Do Progestins Counteract the Benefits?

But how does one "oppose" estrogen's proliferative effects on the uterus with progestin without significantly attenuating the beneficial cardiovascular effects? Progestin is known to attenuate estrogen's effect on HDL-C, blood flow, and vasomotion.[138] In addition, progestin interferes with improved stress reactivity of estrogen and may affect carbohydrate metabolism. Some experts have suggested that the lack cardiovascular protection in the HERS trial[122,139] was due to the use of a fixed combination of estrogen and progestin in older women with compromised cardiovascular function.

Various progestin preparations have been studied in an effort to diminish its attenuating effects. Results of the PEPI trial[140] suggest that oral micronized progesterone is more beneficial in terms of the HDL-C profile. Also, vaginal formulations enhance uterine delivery while minimizing systemic effects.

Diabetes and HRT

Postmenopausal women with diabetes are at increased risk for CVD. Several studies suggest that HRT decreases the CVD risk in postmenopausal women with diabetes.[141-143] For example, Kaplan and colleagues[142] conducted a case-control study of postmenopausal estrogen use and risk of incident myocardial infarction (MI) in diabetic women. The RR of MI for current estrogen users was 0.51 (95% CI: 0.22-1.15) compared with never-users. And among current estrogen users, risk of MI tended to decline with each additional year of estrogen use.

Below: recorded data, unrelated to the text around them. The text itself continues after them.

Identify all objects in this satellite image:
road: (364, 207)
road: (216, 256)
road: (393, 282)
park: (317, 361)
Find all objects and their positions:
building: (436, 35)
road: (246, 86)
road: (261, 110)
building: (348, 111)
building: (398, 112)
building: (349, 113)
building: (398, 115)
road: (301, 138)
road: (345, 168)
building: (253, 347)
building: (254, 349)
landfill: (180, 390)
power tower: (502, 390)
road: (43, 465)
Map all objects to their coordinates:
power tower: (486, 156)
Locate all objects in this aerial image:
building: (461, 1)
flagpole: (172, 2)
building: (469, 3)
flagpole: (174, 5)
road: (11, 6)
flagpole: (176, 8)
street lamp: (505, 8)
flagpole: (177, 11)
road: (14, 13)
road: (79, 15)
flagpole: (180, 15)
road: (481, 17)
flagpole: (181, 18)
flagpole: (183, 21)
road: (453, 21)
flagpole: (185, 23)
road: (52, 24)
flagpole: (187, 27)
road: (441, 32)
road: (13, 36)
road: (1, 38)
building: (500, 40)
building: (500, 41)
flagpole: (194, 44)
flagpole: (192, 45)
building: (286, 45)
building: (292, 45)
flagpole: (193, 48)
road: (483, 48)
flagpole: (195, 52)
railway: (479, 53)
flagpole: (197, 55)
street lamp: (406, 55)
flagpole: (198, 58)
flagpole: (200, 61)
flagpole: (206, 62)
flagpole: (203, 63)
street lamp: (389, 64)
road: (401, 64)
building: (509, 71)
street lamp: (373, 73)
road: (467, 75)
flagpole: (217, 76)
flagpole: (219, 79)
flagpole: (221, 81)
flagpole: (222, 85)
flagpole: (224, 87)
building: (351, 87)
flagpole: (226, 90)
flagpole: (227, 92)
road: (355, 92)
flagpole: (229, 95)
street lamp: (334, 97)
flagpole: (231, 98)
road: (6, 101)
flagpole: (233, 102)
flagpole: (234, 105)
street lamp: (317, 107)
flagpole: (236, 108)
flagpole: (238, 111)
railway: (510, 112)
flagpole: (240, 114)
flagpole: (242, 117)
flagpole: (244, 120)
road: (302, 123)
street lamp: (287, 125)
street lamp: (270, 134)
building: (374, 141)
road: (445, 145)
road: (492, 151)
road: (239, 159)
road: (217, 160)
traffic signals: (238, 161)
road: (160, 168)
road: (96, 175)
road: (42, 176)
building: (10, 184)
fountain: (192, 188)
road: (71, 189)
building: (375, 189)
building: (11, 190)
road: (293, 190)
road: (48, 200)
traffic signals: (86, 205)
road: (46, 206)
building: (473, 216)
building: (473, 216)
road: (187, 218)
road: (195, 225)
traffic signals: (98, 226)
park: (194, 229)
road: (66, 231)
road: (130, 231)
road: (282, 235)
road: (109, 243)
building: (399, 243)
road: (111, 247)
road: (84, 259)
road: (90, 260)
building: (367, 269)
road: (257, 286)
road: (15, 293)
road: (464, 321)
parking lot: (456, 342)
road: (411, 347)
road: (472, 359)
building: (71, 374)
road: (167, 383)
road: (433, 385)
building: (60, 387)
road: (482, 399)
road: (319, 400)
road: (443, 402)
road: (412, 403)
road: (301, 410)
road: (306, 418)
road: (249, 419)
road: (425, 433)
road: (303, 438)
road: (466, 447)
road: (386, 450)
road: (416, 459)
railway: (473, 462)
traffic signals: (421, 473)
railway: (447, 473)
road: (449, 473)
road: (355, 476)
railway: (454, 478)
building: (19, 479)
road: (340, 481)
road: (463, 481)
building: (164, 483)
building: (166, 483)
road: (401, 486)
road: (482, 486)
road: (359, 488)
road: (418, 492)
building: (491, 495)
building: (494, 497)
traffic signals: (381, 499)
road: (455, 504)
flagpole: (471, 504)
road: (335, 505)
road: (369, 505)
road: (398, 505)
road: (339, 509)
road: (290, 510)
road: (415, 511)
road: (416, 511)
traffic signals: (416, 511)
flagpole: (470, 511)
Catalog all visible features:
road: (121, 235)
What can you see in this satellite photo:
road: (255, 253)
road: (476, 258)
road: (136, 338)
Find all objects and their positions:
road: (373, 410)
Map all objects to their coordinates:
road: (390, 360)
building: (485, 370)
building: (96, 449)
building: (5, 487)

The precise mechanism by which HRT may improve control of diabetes requires further investigation. Moderate doses of estrogen are known to increase insulin sensitivity and, therefore, should be beneficial for patients with type-2 diabetes. Some studies indicate that estrogen may decrease the production of glucose in the liver and improve pancreatic function.[144] Again, however, data are still emerging and larger prospective trials are required to clarify the effect of estrogen on CVD.

Clinical Implications

It remains unclear whether the benefits of HRT seen in observational studies are largely the result of a process of self-selection by which healthier individuals are prescribed HRT or by other selection biases. Such biases may not only exaggerate the benefit but also underestimate the magnitude of adverse events.

Only randomization will help eliminate known and unrecognized sources of bias. Although observational studies are quite suggestive, only large, well-designed randomized trials can reliably test whether estrogen and/or estrogen plus progestin reduces the risk of CVD. Two such trials -- the Women's Health Initiative in the United States and the Women's International Study of long Duration Oestrogen after

Menopause (WISDOM) trial in the UK -- are underway and should provide results in the next 5 years.